In 1946, Fern married Edwin Bridges. The couple spent nearly a halfcentury together before his death in 1994.
“After a period of time, you have to accept any death,” Fern Bridges said. “Getting a good husband again helped greatly, but you never get over the connection with him (Chandler).”
Edwin Bridges was himself a World War II veteran. He accompanied Fern on a visit to the home of one of Chandler’s crew members not long after the war. Bridges was always aware of the place Chandler had in Fern’s heart.
“Allen was such a dedicated husband,” she said. “He couldn’t have been a better man. The closeness I had when I had him was still inside. But I didn’t dwell on it during my second marriage. You accept any kind of death. But (Edwin) was so considerate of my feelings. And if (Edwin) had been living I’m sure he would have gone with us to Washington. He was so understanding.”
For Wiley Chandler, 75, who never knew his father, having his remains buried in Arlington National Cemetery didn’t bring any new sense of finality. He’d already been at peace with what happened to his father.
“I already had closure in the sense I knew he was already with the Lord,” Wiley Chandler said. “To be absent from the body is to be present with the Lord. I knew he was in heaven and so finding the remains didn’t do that much for me because I knew where he was.”

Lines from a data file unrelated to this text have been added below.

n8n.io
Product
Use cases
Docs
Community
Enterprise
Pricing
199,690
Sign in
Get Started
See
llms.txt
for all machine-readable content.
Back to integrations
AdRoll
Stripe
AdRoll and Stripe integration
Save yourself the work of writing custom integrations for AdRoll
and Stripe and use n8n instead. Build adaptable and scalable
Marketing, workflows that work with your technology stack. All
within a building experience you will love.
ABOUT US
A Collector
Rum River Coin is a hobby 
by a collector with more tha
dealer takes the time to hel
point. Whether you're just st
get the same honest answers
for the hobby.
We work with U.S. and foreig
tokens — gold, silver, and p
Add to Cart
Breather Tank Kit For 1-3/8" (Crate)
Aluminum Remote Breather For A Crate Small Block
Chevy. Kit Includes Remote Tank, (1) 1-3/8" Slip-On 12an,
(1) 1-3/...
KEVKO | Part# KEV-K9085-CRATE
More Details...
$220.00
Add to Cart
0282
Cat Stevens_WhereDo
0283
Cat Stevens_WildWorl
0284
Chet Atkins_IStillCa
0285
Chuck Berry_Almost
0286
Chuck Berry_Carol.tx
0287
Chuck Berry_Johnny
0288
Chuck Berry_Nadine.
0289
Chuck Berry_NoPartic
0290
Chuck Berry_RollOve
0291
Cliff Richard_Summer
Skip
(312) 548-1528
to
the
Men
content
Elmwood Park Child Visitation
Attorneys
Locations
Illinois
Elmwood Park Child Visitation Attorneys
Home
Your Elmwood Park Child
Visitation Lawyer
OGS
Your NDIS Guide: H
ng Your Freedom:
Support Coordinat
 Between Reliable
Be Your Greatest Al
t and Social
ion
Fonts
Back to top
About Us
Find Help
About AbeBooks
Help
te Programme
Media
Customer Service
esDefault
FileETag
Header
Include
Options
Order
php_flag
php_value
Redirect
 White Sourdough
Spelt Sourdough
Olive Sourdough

The discovery and interment did signal an end of sorts.
“I was just thankful it had come to a conclusion and that we had all the information we would ever know and to understand that it was at an end,” he said.
For Bridges, Chandler’s return to American soil is comforting.
“That helps me to know he’s back,” she said. “Of course, at the end of time, we’ll all meet in heaven.”
But until then, her prayers have been answered.